それは投手には必要な握力に制限があるからだ。特にナックルに関しては他の変化球やストレートだけならまだしもバッティングにものに影響を与える。
でもそのデメリットを外してやるとすれば。
恐らく相手はスローカーブとストレートの対応に追われていると監督は推測していた。だから監督は練習中にこう告げたのだ。

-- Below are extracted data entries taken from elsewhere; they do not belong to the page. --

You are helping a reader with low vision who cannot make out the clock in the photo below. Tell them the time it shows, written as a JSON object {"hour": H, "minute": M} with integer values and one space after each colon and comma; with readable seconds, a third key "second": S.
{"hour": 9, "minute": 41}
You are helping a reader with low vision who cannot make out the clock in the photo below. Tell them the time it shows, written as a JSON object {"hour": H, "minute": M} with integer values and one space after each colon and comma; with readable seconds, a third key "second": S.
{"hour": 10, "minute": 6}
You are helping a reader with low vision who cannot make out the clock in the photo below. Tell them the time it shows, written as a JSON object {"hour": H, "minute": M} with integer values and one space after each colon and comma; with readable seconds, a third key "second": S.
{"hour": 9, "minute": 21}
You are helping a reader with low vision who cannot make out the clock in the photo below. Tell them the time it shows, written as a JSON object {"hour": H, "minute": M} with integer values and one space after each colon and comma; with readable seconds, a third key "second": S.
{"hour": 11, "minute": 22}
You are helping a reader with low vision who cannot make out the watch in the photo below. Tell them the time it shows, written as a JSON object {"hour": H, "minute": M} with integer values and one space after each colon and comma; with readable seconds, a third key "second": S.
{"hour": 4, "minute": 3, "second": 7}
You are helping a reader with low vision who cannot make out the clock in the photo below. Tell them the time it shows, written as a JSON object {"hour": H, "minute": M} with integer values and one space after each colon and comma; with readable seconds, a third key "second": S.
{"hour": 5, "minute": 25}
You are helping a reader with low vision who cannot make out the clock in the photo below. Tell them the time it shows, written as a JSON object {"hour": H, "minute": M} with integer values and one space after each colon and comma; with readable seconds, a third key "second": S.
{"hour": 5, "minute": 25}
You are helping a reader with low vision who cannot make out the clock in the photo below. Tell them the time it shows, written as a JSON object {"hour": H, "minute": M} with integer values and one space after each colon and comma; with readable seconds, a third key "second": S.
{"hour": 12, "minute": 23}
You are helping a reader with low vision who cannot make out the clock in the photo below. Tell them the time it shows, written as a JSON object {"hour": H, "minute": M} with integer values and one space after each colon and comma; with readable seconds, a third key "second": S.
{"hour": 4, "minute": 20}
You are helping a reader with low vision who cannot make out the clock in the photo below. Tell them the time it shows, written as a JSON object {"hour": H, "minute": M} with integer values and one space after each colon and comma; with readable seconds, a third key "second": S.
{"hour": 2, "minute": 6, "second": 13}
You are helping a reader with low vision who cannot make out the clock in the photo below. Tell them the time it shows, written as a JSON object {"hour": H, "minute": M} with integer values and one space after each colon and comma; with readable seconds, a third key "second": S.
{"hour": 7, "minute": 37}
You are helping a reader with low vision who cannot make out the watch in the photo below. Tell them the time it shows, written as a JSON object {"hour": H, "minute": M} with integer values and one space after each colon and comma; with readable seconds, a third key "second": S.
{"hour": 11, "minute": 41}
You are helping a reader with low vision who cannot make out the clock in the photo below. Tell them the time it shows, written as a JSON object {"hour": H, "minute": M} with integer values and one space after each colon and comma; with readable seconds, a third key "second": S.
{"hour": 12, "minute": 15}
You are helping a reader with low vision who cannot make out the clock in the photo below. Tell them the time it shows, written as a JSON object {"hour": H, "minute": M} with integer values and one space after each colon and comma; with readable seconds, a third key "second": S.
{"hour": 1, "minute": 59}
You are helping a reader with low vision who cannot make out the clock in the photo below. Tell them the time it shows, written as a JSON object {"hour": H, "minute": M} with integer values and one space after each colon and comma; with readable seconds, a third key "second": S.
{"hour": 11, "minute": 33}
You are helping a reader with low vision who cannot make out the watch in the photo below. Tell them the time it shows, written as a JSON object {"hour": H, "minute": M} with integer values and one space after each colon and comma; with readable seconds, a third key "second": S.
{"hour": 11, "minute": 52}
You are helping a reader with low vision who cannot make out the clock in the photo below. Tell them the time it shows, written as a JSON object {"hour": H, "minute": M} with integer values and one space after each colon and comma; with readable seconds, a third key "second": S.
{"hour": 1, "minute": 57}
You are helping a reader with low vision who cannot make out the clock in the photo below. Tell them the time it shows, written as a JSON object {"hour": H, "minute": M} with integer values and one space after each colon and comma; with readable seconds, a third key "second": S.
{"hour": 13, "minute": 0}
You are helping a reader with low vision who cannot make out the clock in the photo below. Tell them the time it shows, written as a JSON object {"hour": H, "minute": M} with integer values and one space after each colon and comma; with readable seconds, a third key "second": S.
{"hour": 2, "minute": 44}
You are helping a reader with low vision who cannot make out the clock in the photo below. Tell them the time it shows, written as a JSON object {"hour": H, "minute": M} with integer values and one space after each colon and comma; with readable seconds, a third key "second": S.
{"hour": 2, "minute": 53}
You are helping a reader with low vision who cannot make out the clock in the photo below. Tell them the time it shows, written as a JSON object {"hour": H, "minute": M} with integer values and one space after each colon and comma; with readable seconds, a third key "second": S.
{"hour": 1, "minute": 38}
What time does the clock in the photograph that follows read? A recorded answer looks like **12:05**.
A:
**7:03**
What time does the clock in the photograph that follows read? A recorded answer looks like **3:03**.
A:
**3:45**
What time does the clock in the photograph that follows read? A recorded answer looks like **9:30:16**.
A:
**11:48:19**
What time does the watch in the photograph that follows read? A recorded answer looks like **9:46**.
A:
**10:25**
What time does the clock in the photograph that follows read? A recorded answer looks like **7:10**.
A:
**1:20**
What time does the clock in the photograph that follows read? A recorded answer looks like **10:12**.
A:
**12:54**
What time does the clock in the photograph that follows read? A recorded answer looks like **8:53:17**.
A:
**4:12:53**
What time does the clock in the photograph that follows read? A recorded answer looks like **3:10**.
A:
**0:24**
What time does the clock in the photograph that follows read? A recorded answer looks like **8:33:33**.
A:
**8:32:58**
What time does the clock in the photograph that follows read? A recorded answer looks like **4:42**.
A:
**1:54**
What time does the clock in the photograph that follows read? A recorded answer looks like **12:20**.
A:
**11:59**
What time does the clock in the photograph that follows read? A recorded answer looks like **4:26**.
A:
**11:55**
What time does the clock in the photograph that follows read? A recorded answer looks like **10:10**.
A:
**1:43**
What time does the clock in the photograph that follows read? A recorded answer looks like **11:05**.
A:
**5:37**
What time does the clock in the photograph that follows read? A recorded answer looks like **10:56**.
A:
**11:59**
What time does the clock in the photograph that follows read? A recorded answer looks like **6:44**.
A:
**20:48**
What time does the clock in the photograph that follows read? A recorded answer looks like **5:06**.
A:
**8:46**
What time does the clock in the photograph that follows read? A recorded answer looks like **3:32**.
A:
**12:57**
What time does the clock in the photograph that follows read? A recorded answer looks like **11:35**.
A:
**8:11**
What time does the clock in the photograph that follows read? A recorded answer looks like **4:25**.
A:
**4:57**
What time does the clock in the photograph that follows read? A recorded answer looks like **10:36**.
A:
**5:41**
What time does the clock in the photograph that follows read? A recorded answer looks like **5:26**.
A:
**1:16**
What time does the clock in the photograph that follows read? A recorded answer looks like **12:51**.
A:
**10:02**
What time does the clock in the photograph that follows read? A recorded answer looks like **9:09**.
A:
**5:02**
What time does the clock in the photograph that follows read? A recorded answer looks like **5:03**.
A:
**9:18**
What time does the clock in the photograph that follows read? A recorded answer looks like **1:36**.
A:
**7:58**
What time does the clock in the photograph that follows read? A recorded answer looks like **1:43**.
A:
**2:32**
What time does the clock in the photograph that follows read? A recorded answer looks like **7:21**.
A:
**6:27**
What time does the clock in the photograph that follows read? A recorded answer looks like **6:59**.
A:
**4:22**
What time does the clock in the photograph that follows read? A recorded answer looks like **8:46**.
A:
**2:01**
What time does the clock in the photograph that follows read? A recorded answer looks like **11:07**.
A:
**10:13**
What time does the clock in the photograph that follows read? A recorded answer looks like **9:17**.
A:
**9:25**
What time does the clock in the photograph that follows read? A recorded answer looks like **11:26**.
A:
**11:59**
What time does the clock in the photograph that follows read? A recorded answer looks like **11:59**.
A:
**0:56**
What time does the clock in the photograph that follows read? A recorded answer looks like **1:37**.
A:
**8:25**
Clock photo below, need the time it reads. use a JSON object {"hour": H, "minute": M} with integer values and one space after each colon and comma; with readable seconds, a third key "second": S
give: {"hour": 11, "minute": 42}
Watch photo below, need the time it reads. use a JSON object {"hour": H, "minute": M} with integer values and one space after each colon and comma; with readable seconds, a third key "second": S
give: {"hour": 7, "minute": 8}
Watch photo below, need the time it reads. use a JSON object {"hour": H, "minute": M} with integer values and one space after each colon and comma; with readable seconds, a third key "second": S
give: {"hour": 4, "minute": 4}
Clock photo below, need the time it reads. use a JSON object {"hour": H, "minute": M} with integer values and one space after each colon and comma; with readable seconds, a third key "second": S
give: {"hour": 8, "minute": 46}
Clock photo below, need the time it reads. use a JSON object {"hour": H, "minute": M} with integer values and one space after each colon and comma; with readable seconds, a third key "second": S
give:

明日の試合1回に4点以上点差がついた時お前はバッティングを捨ててピッチャーにしろと。
それをベンチで宣言してチームメイトの起爆剤となれ
その言葉の通りにしたらその効果は光輝の目にも明らかだった。
なるほど。かなり気引き締まっているな。
監督の命令通りもはや守備も明らかに動きが素早くそして雷市でさえ声をかけながらも低めの送球を送っている
俺は一息つく。2点。いや後1点あれば勝てる。
それは俺自身の見解であり多分純平も思っているだろう。
初回から全力でいくか
先頭バッターの倉持先輩が立つ。
セーフティがあるからサードは比較的前に立っている
そしてサインを見る。するとサインからは思った通りのサインがでる
初球。やっぱりというかバントの姿勢を見せるのだが
「っ!!」
バッター自体が驚いたように目を向ける。初球はゆっくりとスピードにブレーキがかかったボールは大きく変化する
コツンとバットに当たるのだがボールは完全に死にすぎている。
「キャッチャー。」
純平がボールを取りそしてファーストに送球し余裕で間に合った
俺のスローカーブはバント殺しと呼ばれるくらいにバント成功率がかなり低い。
それは元々ボールの勢いがほとんどないからであり、球がほとんど死んでいるボールだからだ。
「ナイピーグッチ。」
「雷市ワンアウトな。」
ボール回しで雷市からボールが返ってくると俺が軽く声をかける。みんなが笑う。
やっぱり野球は楽しいよな。
そう思いながら俺はマウンドに立つ
そして2番、小湊先輩、3番伊佐敷先輩を市大戦とはことなりスローカーブ中心の打たせてとるピッチング内野ゴロ二つに抑え、1回の裏を完璧な投球で締めくくるのであった。